→ What the task requires: Report, as a single number, how many lines of the records contain the word "cultos".
----------
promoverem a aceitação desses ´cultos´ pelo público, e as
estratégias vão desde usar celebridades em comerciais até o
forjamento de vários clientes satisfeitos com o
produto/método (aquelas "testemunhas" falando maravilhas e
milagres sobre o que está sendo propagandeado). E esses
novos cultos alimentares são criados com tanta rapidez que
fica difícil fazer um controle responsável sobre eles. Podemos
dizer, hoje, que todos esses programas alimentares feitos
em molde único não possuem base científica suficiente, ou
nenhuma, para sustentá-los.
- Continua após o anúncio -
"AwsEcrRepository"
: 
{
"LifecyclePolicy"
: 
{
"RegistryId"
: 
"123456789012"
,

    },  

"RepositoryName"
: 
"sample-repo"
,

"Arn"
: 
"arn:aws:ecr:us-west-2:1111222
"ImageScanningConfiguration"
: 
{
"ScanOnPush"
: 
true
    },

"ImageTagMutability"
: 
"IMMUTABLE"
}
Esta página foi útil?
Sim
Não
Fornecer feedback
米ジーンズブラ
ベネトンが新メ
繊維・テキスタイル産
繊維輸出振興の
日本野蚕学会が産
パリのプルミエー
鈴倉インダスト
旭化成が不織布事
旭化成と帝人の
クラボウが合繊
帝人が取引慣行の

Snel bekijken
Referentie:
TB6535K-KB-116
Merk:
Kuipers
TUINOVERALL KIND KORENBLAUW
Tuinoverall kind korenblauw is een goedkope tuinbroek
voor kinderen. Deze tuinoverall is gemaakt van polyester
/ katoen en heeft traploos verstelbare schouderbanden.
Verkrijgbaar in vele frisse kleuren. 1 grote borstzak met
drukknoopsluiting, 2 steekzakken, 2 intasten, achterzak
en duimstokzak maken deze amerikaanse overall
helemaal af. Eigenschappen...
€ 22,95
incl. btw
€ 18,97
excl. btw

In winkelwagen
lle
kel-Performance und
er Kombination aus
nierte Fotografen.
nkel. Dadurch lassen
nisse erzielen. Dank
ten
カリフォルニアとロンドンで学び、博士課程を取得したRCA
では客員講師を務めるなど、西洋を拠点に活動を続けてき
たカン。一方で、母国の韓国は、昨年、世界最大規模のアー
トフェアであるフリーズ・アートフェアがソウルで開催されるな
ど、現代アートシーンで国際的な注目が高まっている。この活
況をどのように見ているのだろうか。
----------
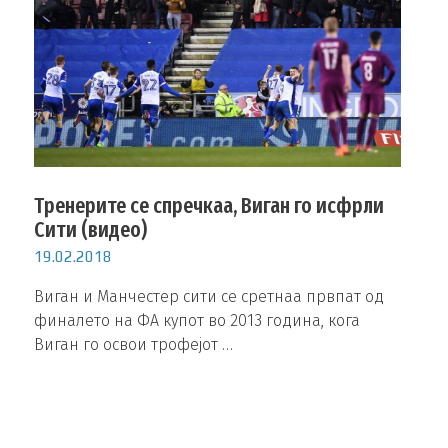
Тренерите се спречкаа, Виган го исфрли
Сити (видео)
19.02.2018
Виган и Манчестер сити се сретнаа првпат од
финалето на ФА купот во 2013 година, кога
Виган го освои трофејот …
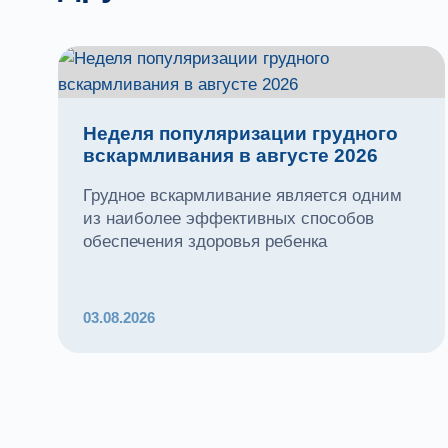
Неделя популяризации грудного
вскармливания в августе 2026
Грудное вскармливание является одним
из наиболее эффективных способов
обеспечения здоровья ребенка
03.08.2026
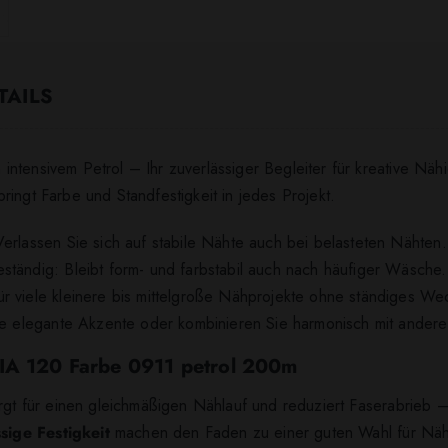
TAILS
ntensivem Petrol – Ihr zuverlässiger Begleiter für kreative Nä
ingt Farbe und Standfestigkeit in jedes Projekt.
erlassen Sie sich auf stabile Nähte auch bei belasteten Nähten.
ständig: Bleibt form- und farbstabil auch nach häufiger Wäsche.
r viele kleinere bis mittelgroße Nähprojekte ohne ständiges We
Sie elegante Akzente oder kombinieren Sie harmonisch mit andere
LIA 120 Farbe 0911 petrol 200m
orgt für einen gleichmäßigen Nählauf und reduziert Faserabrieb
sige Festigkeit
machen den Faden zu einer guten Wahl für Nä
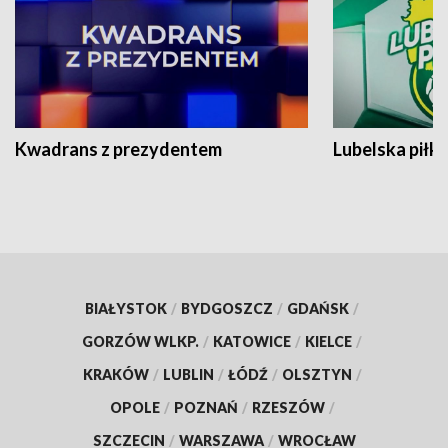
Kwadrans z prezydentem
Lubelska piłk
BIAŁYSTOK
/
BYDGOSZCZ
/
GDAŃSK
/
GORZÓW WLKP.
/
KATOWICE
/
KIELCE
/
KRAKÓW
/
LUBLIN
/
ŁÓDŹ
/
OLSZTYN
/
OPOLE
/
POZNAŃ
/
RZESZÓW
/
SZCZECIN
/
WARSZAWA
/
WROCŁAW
----------
→ Output below: 2